Hoje não minto mais para o meu filho. Evito falar a palavra câncer, mas não deixo de mencioná-la se for necessário
FERNANDA ROSITO
Jornalista e escritora
— Decidi escrever um livro para ser um instrumento para contar que tinha câncer. Enzo já estava com seis anos e ainda não sabia. O livro ajudaria outras mulheres a contarem para os seus filhos sobre a doença, porque o grande medo de uma mãe quando tem o diagnóstico de câncer é faltar com o seu filho, achar que a criança vai ter medo da mãe morrer — descreve Fernanda.
A obra infantil é narrada por um personagem que representa Enzo, contando a jornada de descoberta do menino sobre a doença da mãe. O livro segue uma linguagem pensada para o entendimento das crianças, como nesse excerto:
“Certo dia, minha mãe encontrou uma bolinha embaixo de seu braço. Era uma bolinha bem durinha, parecia um limão. Ela ficou assustada, mas disfarçou bem. Logo me chamou para brincar...”.
— Contei quando publiquei o livro. Hoje não minto mais para o meu filho. Evito falar a palavra câncer, mas não deixo de mencioná-la se for necessário. Mas digo para ele “Filho, hoje a mãe vai lá tomar o suquinho” — explica Fernanda, que está curada, mas segue em tratamento até completar o protocolo de cinco anos.
Traços de família
Imagine uma mãe jovem, deitada em uma rede instalada no seu apartamento e segurando nos braços um bebê que só conseguia descansar nessa posição. A imagem do momento foi um recorte das dificuldades enfrentadas no início da primeira maternidade da artista plástica Mariana Riera, que inspirou um novo período na sua carreira, a do trabalho com retratos.
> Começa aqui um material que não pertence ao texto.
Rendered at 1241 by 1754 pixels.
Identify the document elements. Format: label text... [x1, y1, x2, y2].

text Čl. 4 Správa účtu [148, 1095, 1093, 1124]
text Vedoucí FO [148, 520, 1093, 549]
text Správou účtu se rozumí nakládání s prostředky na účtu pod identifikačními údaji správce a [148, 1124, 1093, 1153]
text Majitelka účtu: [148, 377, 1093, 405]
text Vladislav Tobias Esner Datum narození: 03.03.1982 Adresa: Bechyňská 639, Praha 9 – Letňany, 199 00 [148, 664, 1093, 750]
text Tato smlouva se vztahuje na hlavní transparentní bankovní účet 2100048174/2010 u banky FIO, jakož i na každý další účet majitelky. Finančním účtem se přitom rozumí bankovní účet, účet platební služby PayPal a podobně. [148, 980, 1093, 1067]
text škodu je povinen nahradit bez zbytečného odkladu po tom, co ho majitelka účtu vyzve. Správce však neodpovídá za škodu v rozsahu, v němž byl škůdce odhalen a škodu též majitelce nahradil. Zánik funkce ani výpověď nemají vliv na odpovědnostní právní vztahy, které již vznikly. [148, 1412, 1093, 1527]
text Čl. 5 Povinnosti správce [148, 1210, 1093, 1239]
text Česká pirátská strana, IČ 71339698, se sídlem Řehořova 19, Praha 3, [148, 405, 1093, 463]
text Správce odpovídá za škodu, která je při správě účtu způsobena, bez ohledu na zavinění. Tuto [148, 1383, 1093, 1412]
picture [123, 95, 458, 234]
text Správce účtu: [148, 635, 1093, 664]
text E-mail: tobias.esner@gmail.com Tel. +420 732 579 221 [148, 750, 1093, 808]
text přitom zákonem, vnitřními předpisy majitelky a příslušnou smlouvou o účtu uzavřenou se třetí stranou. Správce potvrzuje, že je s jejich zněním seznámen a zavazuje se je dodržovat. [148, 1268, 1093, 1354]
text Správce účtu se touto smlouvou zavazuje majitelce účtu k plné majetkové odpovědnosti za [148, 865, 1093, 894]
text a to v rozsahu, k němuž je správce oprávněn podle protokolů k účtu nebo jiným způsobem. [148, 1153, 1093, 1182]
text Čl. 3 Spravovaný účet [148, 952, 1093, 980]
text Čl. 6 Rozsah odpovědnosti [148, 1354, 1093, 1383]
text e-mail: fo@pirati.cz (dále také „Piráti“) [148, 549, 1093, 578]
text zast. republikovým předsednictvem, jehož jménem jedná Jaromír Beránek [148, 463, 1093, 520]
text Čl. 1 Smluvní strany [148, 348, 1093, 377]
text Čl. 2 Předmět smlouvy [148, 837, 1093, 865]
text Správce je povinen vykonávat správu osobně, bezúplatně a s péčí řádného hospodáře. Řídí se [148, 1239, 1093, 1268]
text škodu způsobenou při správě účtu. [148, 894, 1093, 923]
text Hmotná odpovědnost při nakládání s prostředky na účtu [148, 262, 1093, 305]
— Arthur nasceu com refluxo gástrico muito intenso e só dormia no meu colo, então passava longas horas nessa posição com ele. Foi uma fase pesada, de uma maternidade que começou muito atropelada. Engravidei sem planejamento aos 21 anos, tive que parar de amamentar, foi todo um drama, mas, aos poucos, fui reconstruindo o prazer de ser mãe — destaca a artista de 41 anos.
A partir deste primeiro trabalho, a porto-alegrense adotou como marca os grandes retratos de pessoas deitadas, sempre retomando a posição daquele primeiro retrato. Ela mistura técnicas como tinta acrílica, óleo, pastel seco, guache e lápis, e boa parte dos trabalhos tiveram seus filhos como modelos, como, por exemplo, dois que estão expostos na Ocre Galeria, na Capital: Tudo Que Flutua (2016), que retrata o filho mais velho, Arthur Riera de Castro, deitado sobre os azulejos da nova casa da família, na Zona Sul, e a obra Ninho (2020) que traz o caçula, Théo Riera de Castro, deitado em sua cama com estampas de folhas e passarinhos:
Retratar meus filhos ou incluir elementos nossos é uma forma que encontrei de unir essas duas coisas tão difíceis de lidar e também de me ver nessas outras famílias
MARIANA RIERA
Artista plástica
— Comecei fazendo retratos deitados pois é a melhor forma que tinha de observá-los, fotografá-los e de conseguir fazer aquilo funcionar. Segui fazendo essas figuras nessa posição porque achei que tem algo de esquisito, não é comum ao gênero. Há uma vulnerabilidade em pintar pessoas deitadas, que é um pouco como me sentia naquele primeiro retrato, segurando o bebê.
Mesmo quando pinta pessoas que não são da família, a artista procura trazer elementos do cotidiano da sua casa. Na tela que está trabalhando atualmente, o retrato de uma mãe e uma filha sentadas no sofá, incluiu o travesseiro da cama de Théo, alguns livros seus e almofadas de casa.
— Minha vida é muito dividida entre me dedicar ao meu trabalho ou à família, sempre foi uma corda esticada. Retratar meus filhos ou incluir elementos nossos é uma forma que encontrei de unir essas duas coisas tão difíceis de lidar e também de me ver nessas outras famílias, já que no fim das contas, o retrato é sempre a gente falando da gente mesmo, de como olhamos o mundo e as pessoas — conclui.